The launch follows the successful completion of OneWeb’s Five to 50 mission and highlights the momentum of the business as it prepares to introduce commercial service and focus on scaling to global service.

Formed in 2012 with the aim of addressing the connectivity needs of underserved communities, OneWeb has always claimed that its network has a unique capability to provide improved capacity, mobile resilience, backhaul and coverage, including fixed wireless access, in challenging geographic locations.

The company developed what it claims is “cutting-edge” satellite technology from its bases in the UK and the US, emulating Elon Musk’s Starlink project with a constellation of global gateway stations and a range of user terminals to provide what it says is an affordable, fast, high-bandwidth and low-latency communications service, connected to internet of things (IoT) devices, and making a pathway for mass adoption of 5G services.

But the company’s evolution was a struggle and after failing to find private investment, OneWeb filed for bankruptcy in the US in March 2020. It was rescued by a $500m investment from the UK government and Bharti Global – still regarded as doubtful in terms of returns to the UK taxpayer – and returned to business in December 2020 with a 36-satellite payload. OneWeb’s first-generation fleet will comprise 648 satellites that will deliver global high-speed, low-latency connectivity in 2022.

The latest launch brings OneWeb’s total in-orbit constellation to 288 satellites. Lift-off took place on 21 August. The satellites separated from the rocket and were dispensed in nine batches over a period of three hours 45 minutes, with signal acquisition on all 34 satellites confirmed.

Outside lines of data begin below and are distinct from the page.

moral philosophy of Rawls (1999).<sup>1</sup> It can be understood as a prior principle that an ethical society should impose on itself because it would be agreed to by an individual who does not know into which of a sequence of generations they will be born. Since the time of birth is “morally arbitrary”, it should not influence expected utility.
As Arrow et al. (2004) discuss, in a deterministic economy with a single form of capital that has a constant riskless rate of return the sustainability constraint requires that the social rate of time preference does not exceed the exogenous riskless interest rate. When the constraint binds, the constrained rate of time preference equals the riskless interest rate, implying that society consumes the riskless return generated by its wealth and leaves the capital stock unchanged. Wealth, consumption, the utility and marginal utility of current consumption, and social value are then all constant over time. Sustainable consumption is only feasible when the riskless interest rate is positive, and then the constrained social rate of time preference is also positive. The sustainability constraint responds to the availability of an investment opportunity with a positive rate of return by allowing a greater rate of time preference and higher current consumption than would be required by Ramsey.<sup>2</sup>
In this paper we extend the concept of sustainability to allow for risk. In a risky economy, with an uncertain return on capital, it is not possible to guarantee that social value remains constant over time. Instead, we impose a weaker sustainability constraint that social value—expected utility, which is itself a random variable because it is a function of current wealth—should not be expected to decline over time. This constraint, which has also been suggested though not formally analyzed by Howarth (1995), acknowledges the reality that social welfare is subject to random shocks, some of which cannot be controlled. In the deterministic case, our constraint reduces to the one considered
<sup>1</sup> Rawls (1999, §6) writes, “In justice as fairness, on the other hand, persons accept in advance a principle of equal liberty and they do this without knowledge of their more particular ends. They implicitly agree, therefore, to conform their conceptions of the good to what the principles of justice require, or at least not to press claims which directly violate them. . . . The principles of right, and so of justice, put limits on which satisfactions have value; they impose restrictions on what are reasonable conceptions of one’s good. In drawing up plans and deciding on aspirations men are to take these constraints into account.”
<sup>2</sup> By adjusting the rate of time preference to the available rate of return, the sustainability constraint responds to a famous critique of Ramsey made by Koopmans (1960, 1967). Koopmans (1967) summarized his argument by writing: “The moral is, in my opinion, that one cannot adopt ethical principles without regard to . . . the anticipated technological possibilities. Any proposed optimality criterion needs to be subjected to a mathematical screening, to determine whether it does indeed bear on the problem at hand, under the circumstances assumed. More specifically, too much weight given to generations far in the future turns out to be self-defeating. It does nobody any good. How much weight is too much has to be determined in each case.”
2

OneWeb said it remains on track to deliver global service in 2022 and is seeing growing demand from telecommunications providers, internet service providers and governments worldwide to offer its low-latency, high-speed connectivity services to the hardest-to-reach places.

Since the start of 2021, OneWeb has announced distribution partnerships across several industries and businesses, including technology partnerships with BT and Eutelsat and, most recently, with Northwestel in Canada. The latter falls under the auspices of the company’s Five to 50 mission to cover regions north of 50 degrees latitude, including the UK, Canada, Alaska and Arctic region and came at the same time as it revealed it had received a $300m equity investment from South Korean Fortune 500 global technology and manufacturing company Hanwha Systems.

After its recent successful launches, OneWeb is confident that its network will be ready to offer connectivity services from the 50th parallel and latitudes above by the end of 2021.

“Following the successful completion of our Five to 50 mission, we are building on our success and embarking on an ambitious back-to-back launch programme until the end of 2021,” said OneWeb CEO Neil Masterson. “We are seeing huge demand for our services from global customers, and we are incredibly excited about scaling our network ahead of its commercial launch. This success is down to our talented team and partners around the world, who continue to work relentlessly every day to deliver OneWeb’s constellation and bring connectivity to those in the hardest-to-reach places.”